= Beginning of Section =
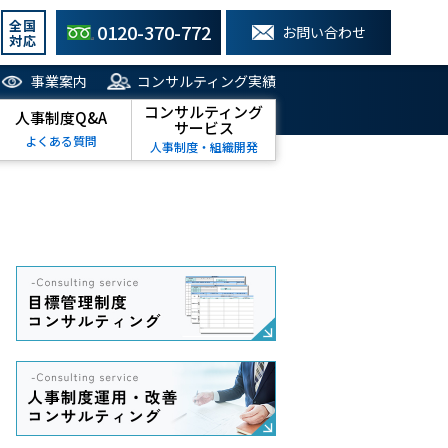
全国
0120-370-772
お問い合わせ
対応
事業案内
コンサルティング実績
コンサルティング
人事制度Q&A
サービス
よくある質問
人事制度・組織開発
= End of Section =
■ **TASK DESCRIPTION**: Retype these lines word for word, leaving out the pictures.

■ **WRITTEN ANSWER**:
全国
0120-370-772
お問い合わせ
対応
事業案内
コンサルティング実績
コンサルティング
人事制度Q&A
サービス
よくある質問
人事制度・組織開発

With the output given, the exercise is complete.